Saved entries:
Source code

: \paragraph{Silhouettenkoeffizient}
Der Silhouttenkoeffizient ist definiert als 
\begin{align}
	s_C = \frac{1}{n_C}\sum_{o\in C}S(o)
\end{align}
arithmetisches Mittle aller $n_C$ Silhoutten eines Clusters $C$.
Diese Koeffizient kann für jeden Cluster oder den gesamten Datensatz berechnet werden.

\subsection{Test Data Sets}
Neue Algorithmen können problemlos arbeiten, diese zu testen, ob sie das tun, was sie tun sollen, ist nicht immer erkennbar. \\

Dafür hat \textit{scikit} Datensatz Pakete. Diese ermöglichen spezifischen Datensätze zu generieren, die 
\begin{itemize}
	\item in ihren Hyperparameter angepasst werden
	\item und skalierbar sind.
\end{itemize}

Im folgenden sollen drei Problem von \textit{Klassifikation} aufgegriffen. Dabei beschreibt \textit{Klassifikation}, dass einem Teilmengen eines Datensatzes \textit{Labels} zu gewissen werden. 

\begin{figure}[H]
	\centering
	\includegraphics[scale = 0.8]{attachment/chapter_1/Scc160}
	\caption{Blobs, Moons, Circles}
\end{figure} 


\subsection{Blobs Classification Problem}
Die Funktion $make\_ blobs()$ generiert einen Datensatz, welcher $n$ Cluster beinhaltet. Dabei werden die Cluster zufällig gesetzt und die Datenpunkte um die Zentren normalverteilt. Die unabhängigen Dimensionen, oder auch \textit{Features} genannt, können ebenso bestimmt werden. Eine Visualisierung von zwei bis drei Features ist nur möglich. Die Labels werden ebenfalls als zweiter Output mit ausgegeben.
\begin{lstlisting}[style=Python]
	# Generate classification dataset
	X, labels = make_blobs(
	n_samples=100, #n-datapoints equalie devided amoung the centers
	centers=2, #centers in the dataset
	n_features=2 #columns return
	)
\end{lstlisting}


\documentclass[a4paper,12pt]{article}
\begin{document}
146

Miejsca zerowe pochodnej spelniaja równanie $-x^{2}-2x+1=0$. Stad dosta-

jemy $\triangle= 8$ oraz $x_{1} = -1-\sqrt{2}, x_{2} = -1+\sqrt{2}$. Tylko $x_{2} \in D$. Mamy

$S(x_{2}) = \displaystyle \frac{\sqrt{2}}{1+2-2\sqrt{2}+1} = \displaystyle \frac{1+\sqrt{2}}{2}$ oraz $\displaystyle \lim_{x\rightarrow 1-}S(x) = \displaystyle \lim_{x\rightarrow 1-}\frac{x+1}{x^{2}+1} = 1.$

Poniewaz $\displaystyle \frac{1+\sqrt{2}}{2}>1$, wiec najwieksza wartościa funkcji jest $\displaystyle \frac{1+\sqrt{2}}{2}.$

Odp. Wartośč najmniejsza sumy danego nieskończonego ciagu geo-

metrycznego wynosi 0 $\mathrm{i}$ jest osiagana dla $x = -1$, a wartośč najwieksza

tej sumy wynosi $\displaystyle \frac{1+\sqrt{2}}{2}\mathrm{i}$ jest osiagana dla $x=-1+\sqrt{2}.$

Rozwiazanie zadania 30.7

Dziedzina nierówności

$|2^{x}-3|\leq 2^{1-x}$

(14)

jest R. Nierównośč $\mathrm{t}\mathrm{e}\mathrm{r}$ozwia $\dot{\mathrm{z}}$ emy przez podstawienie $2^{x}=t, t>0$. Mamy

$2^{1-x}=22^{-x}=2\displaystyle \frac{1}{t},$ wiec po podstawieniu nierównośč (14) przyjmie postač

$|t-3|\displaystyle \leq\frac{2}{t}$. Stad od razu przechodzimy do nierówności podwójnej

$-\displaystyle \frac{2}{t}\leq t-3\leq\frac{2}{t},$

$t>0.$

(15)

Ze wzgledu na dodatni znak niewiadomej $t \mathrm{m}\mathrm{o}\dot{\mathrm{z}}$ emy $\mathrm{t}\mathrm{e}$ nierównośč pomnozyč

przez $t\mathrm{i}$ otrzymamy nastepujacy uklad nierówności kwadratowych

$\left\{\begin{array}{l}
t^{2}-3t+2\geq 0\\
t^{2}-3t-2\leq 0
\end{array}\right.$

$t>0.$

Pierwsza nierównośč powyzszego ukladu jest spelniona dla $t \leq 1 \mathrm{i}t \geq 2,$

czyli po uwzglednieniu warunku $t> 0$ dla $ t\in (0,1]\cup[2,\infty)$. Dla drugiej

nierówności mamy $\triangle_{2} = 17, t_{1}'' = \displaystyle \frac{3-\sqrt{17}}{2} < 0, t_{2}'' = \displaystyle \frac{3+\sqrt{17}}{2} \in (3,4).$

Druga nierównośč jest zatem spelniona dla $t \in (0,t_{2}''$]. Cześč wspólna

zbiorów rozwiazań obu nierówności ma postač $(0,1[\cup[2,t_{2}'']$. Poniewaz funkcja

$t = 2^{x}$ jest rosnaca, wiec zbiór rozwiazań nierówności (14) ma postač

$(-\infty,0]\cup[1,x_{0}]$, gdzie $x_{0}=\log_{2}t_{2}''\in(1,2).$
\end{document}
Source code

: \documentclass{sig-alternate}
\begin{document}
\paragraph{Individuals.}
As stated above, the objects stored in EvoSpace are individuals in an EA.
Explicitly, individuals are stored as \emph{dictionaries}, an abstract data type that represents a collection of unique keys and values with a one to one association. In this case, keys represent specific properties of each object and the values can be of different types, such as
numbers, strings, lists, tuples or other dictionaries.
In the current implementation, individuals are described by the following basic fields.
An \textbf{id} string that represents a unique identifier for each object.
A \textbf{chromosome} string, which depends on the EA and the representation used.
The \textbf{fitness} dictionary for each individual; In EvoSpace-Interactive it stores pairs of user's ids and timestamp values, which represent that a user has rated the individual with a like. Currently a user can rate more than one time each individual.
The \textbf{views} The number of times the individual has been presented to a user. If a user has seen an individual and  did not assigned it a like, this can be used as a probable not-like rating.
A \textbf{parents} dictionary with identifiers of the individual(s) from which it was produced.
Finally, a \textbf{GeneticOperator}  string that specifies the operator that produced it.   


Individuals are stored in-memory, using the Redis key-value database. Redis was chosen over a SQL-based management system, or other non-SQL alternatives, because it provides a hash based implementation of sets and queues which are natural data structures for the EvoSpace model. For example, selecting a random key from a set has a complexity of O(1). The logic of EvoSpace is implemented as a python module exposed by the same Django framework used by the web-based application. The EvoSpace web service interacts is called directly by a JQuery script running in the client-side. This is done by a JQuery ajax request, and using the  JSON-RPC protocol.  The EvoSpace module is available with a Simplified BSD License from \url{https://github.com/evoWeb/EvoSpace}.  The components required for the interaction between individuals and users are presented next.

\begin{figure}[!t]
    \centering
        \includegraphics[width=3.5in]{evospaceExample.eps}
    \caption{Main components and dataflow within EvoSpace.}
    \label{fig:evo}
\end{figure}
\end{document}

__EXERCISE__
Copy out every line above where "values" is present.

__YOUR SOLUTION__
Explicitly, individuals are stored as \emph{dictionaries}, an abstract data type that represents a collection of unique keys and values with a one to one association. In this case, keys represent specific properties of each object and the values can be of different types, such as
The \textbf{fitness} dictionary for each individual; In EvoSpace-Interactive it stores pairs of user's ids and timestamp values, which represent that a user has rated the individual with a like. Currently a user can rate more than one time each individual.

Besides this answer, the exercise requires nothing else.